§ Exercise requirements
Give each line of the records again exactly and omit every picture.

§ Dataset entries
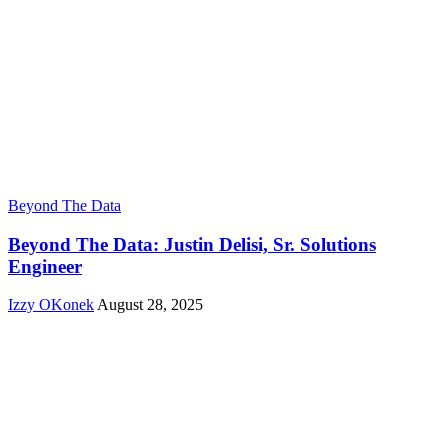
Beyond The Data
Beyond The Data: Justin Delisi, Sr. Solutions
Engineer
Izzy OKonek
August 28, 2025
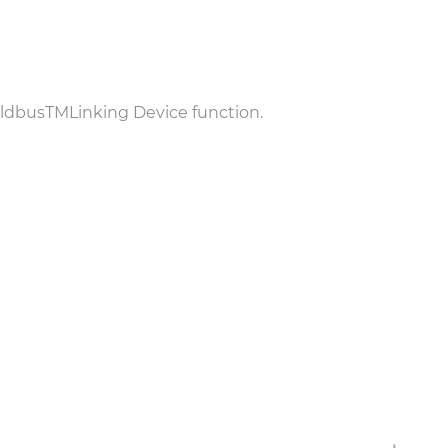
eldbus
TM
Linking Device function.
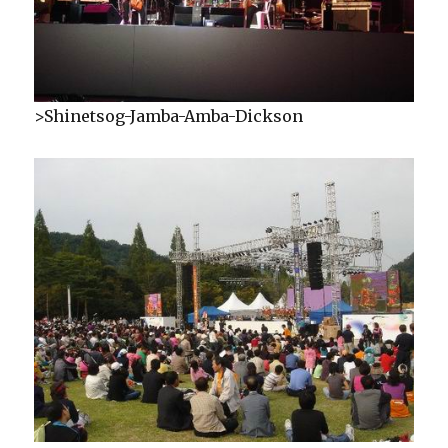
>Shinetsog-Jamba-Amba-Dickson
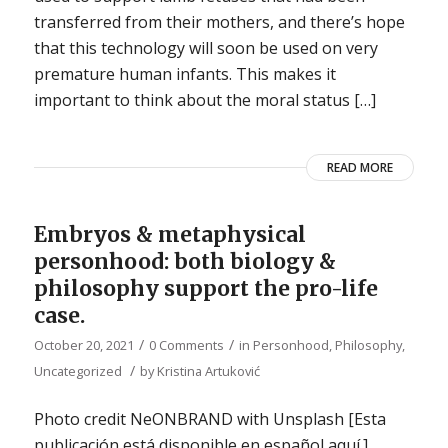
transferred from their mothers, and there’s hope
that this technology will soon be used on very
premature human infants. This makes it
important to think about the moral status […]
READ MORE
Embryos & metaphysical
personhood: both biology &
philosophy support the pro-life
case.
/
/
October 20, 2021
0 Comments
in
Personhood
,
Philosophy
,
/
Uncategorized
by
Kristina Artuković
Photo credit NeONBRAND with Unsplash [Esta
publicación está disponible en español aquí.]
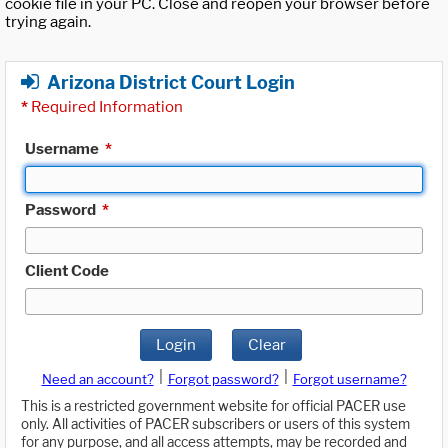
cookie file in your PC. Close and reopen your browser before
trying again.
Arizona District Court Login
*
Required Information
Username
*
Password
*
Client Code
Login
Clear
|
|
Need an account?
Forgot password?
Forgot username?
This is a restricted government website for official PACER use
only. All activities of PACER subscribers or users of this system
for any purpose, and all access attempts, may be recorded and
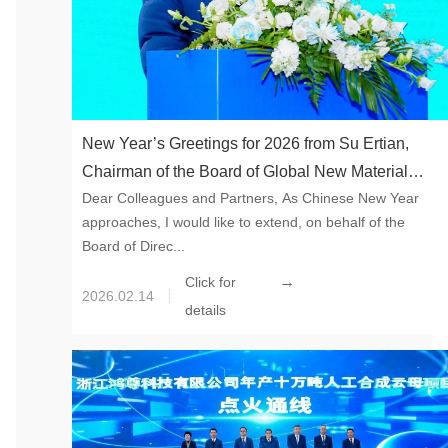
New Year’s Greetings for 2026 from Su Ertian,
Chairman of the Board of Global New Material
Dear Colleagues and Partners, As Chinese New Year
International
approaches, I would like to extend, on behalf of the
Board of Direc...
→
Click for
2026.02.14
details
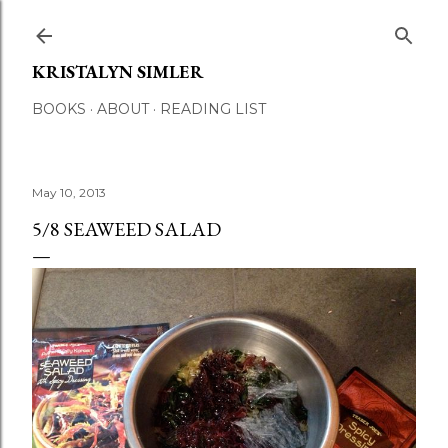
Skip to main content
KRISTALYN SIMLER
BOOKS
ABOUT
READING LIST
May 10, 2013
5/8 SEAWEED SALAD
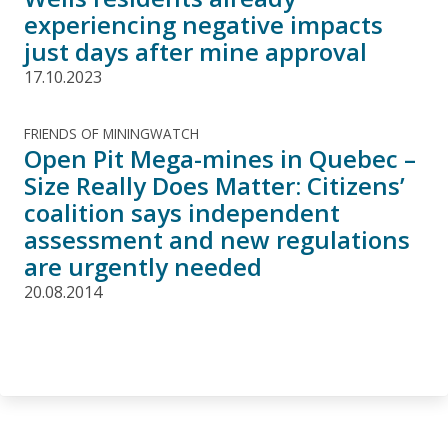
experiencing negative impacts
just days after mine approval
17.10.2023
FRIENDS OF MININGWATCH
Open Pit Mega-mines in Quebec –
Size Really Does Matter: Citizens’
coalition says independent
assessment and new regulations
are urgently needed
20.08.2014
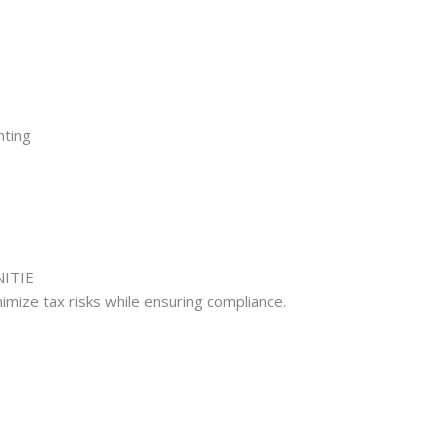
nting
NITIE
imize tax risks while ensuring compliance.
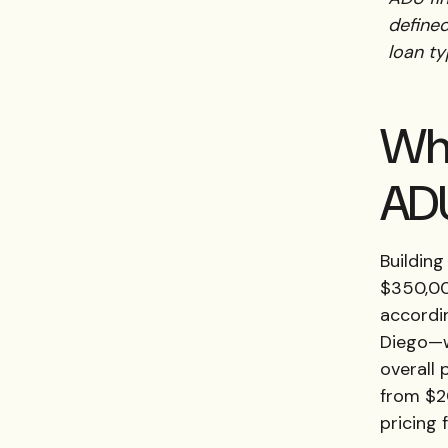
define
loan ty
Wha
ADU
Building
$350,00
accordi
Diego—wh
overall 
from $2
pricing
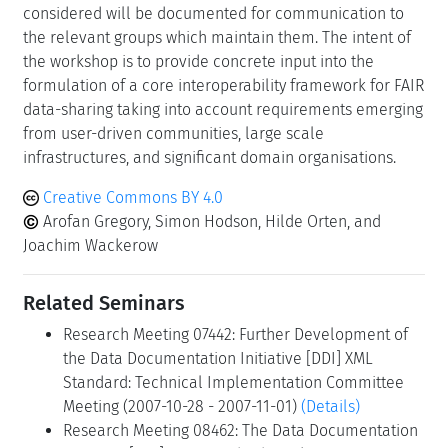
considered will be documented for communication to
the relevant groups which maintain them. The intent of
the workshop is to provide concrete input into the
formulation of a core interoperability framework for FAIR
data-sharing taking into account requirements emerging
from user-driven communities, large scale
infrastructures, and significant domain organisations.
Creative Commons BY 4.0
Arofan Gregory, Simon Hodson, Hilde Orten, and
Joachim Wackerow
Related Seminars
Research Meeting 07442: Further Development of
the Data Documentation Initiative [DDI] XML
Standard: Technical Implementation Committee
Meeting (2007-10-28 - 2007-11-01)
(Details)
Research Meeting 08462: The Data Documentation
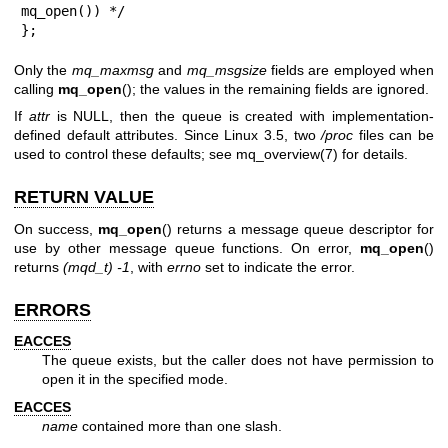
mq_open()) */

};
Only the
mq_maxmsg
and
mq_msgsize
fields are employed when
calling
mq_open
(); the values in the remaining fields are ignored.
If
attr
is NULL, then the queue is created with implementation-
defined default attributes. Since Linux 3.5, two
/proc
files can be
used to control these defaults; see
mq_overview(7)
for details.
RETURN VALUE
On success,
mq_open
() returns a message queue descriptor for
use by other message queue functions. On error,
mq_open
()
returns
(mqd_t) -1
, with
errno
set to indicate the error.
ERRORS
EACCES
The queue exists, but the caller does not have permission to
open it in the specified mode.
EACCES
name
contained more than one slash.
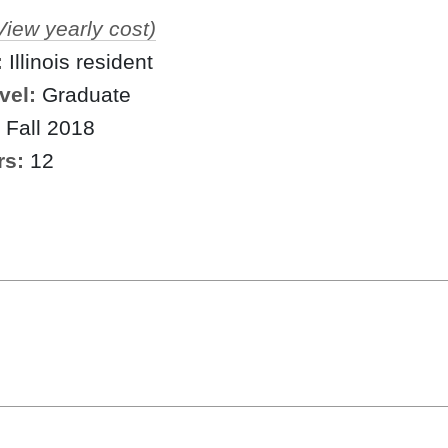
View yearly cost)
:
Illinois resident
vel:
Graduate
Fall 2018
rs:
12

§ Task output
Beyond The Data
Beyond The Data: Justin Delisi, Sr. Solutions
Engineer
Izzy OKonek
August 28, 2025
eldbus
TM
Linking Device function.
>Shinetsog-Jamba-Amba-Dickson
transferred from their mothers, and there’s hope
that this technology will soon be used on very
premature human infants. This makes it
important to think about the moral status […]
READ MORE
Embryos & metaphysical
personhood: both biology &
philosophy support the pro-life
case.
/
/
October 20, 2021
0 Comments
in
Personhood
,
Philosophy
,
/
Uncategorized
by
Kristina Artuković
Photo credit NeONBRAND with Unsplash [Esta
publicación está disponible en español aquí.]
cookie file in your PC. Close and reopen your browser before
trying again.
Arizona District Court Login
*
Required Information
Username
*
Password
*
Client Code
Login
Clear
|
|
Need an account?
Forgot password?
Forgot username?
This is a restricted government website for official PACER use
only. All activities of PACER subscribers or users of this system
for any purpose, and all access attempts, may be recorded and
New Year’s Greetings for 2026 from Su Ertian,
Chairman of the Board of Global New Material
Dear Colleagues and Partners, As Chinese New Year
International
approaches, I would like to extend, on behalf of the
Board of Direc...
→
Click for
2026.02.14
details
Skip to main content
KRISTALYN SIMLER
BOOKS
ABOUT
READING LIST
May 10, 2013
5/8 SEAWEED SALAD
experiencing negative impacts
just days after mine approval
17.10.2023
FRIENDS OF MININGWATCH
Open Pit Mega-mines in Quebec –
Size Really Does Matter: Citizens’
coalition says independent
assessment and new regulations
are urgently needed
20.08.2014
nting
NITIE
imize tax risks while ensuring compliance.
define
loan ty
Wha
ADU
Building
$350,00
accordi
Diego—wh
overall 
from $2
pricing
considered will be documented for communication to
the relevant groups which maintain them. The intent of
the workshop is to provide concrete input into the
formulation of a core interoperability framework for FAIR
data-sharing taking into account requirements emerging
from user-driven communities, large scale
infrastructures, and significant domain organisations.
Creative Commons BY 4.0
Arofan Gregory, Simon Hodson, Hilde Orten, and
Joachim Wackerow
Related Seminars
Research Meeting 07442: Further Development of
the Data Documentation Initiative [DDI] XML
Standard: Technical Implementation Committee
Meeting (2007-10-28 - 2007-11-01)
(Details)
Research Meeting 08462: The Data Documentation
mq_open()) */

};
Only the
mq_maxmsg
and
mq_msgsize
fields are employed when
calling
mq_open
(); the values in the remaining fields are ignored.
If
attr
is NULL, then the queue is created with implementation-
defined default attributes. Since Linux 3.5, two
/proc
files can be
used to control these defaults; see
mq_overview(7)
for details.
RETURN VALUE
On success,
mq_open
() returns a message queue descriptor for
use by other message queue functions. On error,
mq_open
()
returns
(mqd_t) -1
, with
errno
set to indicate the error.
ERRORS
EACCES
The queue exists, but the caller does not have permission to
open it in the specified mode.
EACCES
name
contained more than one slash.
View yearly cost)
:
Illinois resident
vel:
Graduate
Fall 2018
rs:
12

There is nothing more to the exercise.